Ozon ha il coraggio di lasciare la riflessione di Alex così com’è, allo stato bruto, con le sue armi ancora spuntate della gioventù a confrontarsi con l’amore e con la morte. Viene allora in mente Pierre Rivière, il giovane proletario che prende carta e penna per spiegare il proprio crimine, e che tutti prendono per pazzo, senza poter spiegare la chiarezza della sua retorica. Alex non è un assassino. In fondo, non ha commesso alcun crimine. Ma è comunque sul banco degli imputati. Ufficialmente per aver profanato una tomba. In mancanza di meglio, è un’accusa formulabile per un crimine – l’omosessualità – ormai indicibile, perché ufficialmente non è più un crimine, né per la società, né per la legge (in Francia, proprio in quegli anni, la sinistra completa la vecchia legge del 1791 sulla depenalizzazione dell’omosessualità).
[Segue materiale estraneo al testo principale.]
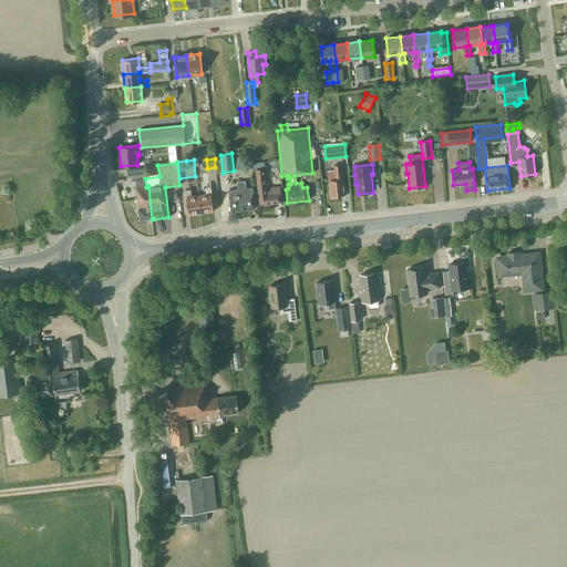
[(331,197),(344,195),(343,178),(342,178),(341,165),(333,165),(336,179),(330,179),(331,197)]
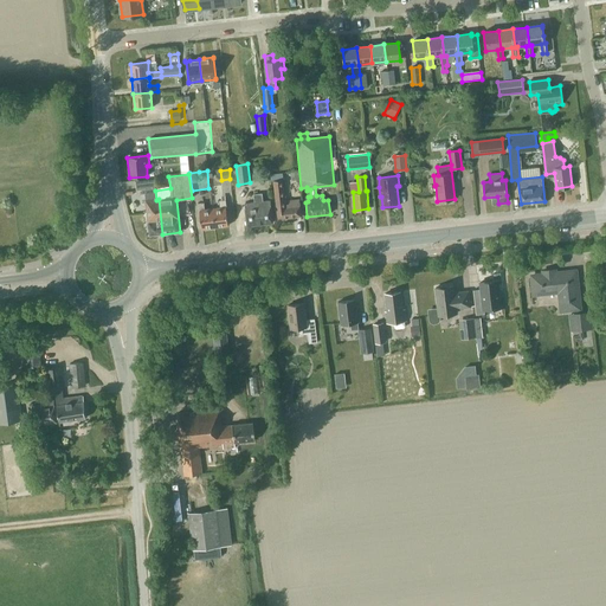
[(300,200),(284,202),(283,195),(284,195),(282,180),(278,180),(272,181),(277,220),(301,217),(300,200)]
IL FILM inizia proprio su questa difficoltà ad esprimersi, a raccontare la propria storia. Né Alex né David sono mai maltrattati per il loro amore. Possono andare in discoteca e toccarsi. Andare in barca abbracciati. Ma se Ozon non racconta l’omofobia, d’altro lato fotografa un altro tipo di discriminazione: il fatto di non poter esistere per quello che si è. Tutti i personaggi adulti sono affetti da una sorta di strabismo che gli impedisce vedere Alex e David. Nessuno ammette la loro relazione. Né il padre di Alex, operaio all’antica, di poche parole. Né la madre di lui, folle piccolo borghese magistralmente interpretata da Valeria Bruni Tedeschi. Essa è invisibile persino per il giudice, che li crede rivali in amore. Il loro amore non è osteggiato, è semplicemente negato, come non avvenuto. Una discriminazione meno evidente ma altrettanto odiosa di quella che si esprime con la violenza, e che Ozon coglie con forza e grazia.